YOUNG VOICES OF MADISON – Friday, May 19, 2006 – Live from the Overture Center for the Arts
(2006 Audio for the Arts)
written by Judy Brady
Under the direction of Scott Foss, the Young Voices of Madison presented a multi-faceted and engaging choral concert, “A Quodlibet Mass,” at the Overture Center for the Arts last May. Foss, who conducted the choir and the Young Voices of Madison Orchestra, constructed a program that embraced the talents of seven regional high school choirs (Madison East, West, LaFollette, and Memorial; McFarland, Middleton and Mt. Horeb). In the liner notes, Foss explains his use of the term “quodlibet” as an overarching concept, one that reflects the reality of choosing material appropriate with the experience levels of the various choirs while pushing the creative envelope for everyone involved. Foss describes the YVM concert as a refreshing program with a “whimsical combination of familiar composers and compositional styles.” The listener, however, should not let “whimsical” suggest a lack of seriousness or professionalism—Young Voices of Madison represents a highly versatile and unswerving ensemble dedicated to creative excellence and musical vitality.

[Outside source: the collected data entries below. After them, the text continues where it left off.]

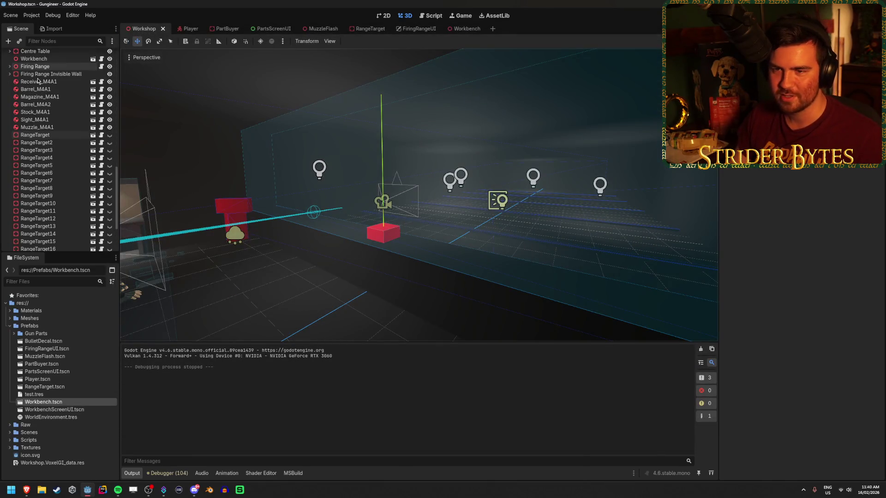
Step: Make RangeTarget through RangeTarget25 visible again
{"action": "left_click", "coordinate": [44, 135]}
{"action": "scroll", "coordinate": [63, 234], "scroll_direction": "down", "scroll_amount": 5}
{"action": "left_click", "coordinate": [47, 243], "text": "shift"}
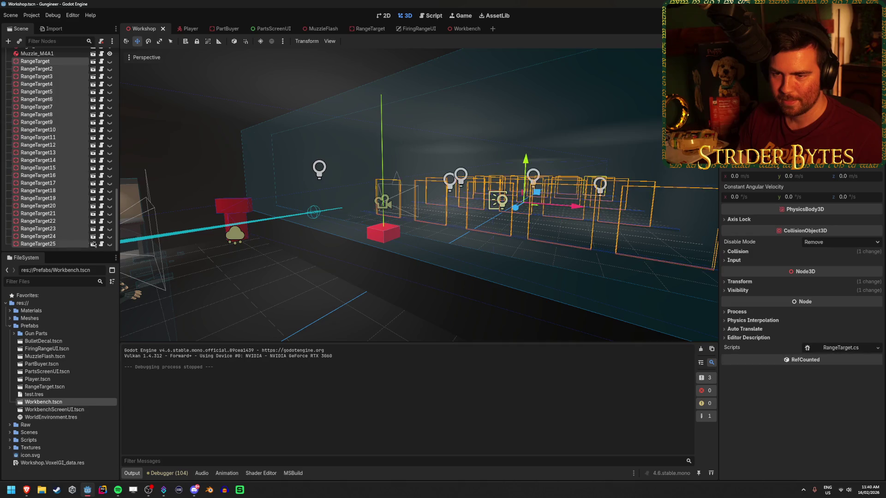
{"action": "left_click", "coordinate": [109, 244]}
{"action": "scroll", "coordinate": [30, 200], "scroll_direction": "up", "scroll_amount": 5}
Step: Hide all ten omni lights under Lighting and look across the darkened firing range
{"action": "scroll", "coordinate": [30, 199], "scroll_direction": "up", "scroll_amount": 10}
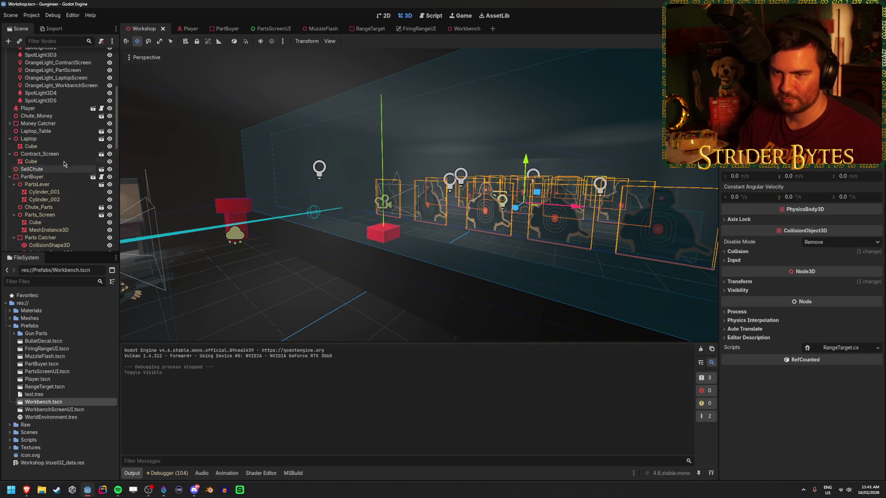
{"action": "left_click", "coordinate": [67, 162]}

True to his word, Foss’s eclectic program weaves its way through a solid orchestral introduction from 20th-century American composer Aaron Copland (although not “Copeland”…as the notes indicate) to Italian violin virtuoso Antonio Vivaldi to selections from the beloved Fauré Requiem, specifically the “Pie Jesu” and “Agnus Dei.” Foss chose soloists from the larger chorus to suit the particular needs of each selection, usually with satisfying results. Perhaps, however, on “Pie Jesu,” one soprano could have handled the task better than two; on this particular piece, the young women’s voices don’t mesh as well as on others (for example, the three female soloists on track 3, Vivaldi’s “Quoniam Tu Solus Sanctus,” seem especially suited to each other’s vocal timbres).
The most satisfying selections may feel the least familiar. Canadian composer/pianist Ruth Watson Henderson (b. 1932) has developed a distinct choral style clearly demonstrated in “Sing All Ye Joyful.” The full chorus displays the tantalizing combinations of modern harmonies that the human voice can exploit to the fullest, proving that simple alterations to conventional voice phrasing can create a mesmerizing textural ambience (especially noticeable three minutes into in the piece). Likewise, “Sanctus” by the prolific composer/publisher Craig Courtney is performed with full chorus and no orchestra, highlighting the complexity and overlap of melodic lines and the unfettered grace of sacred choral music.
Kudos to the Young Voices of Madison Orchestra and the recording engineers at Audio for the Arts for capturing and enhancing the nuance and atmosphere of the performances.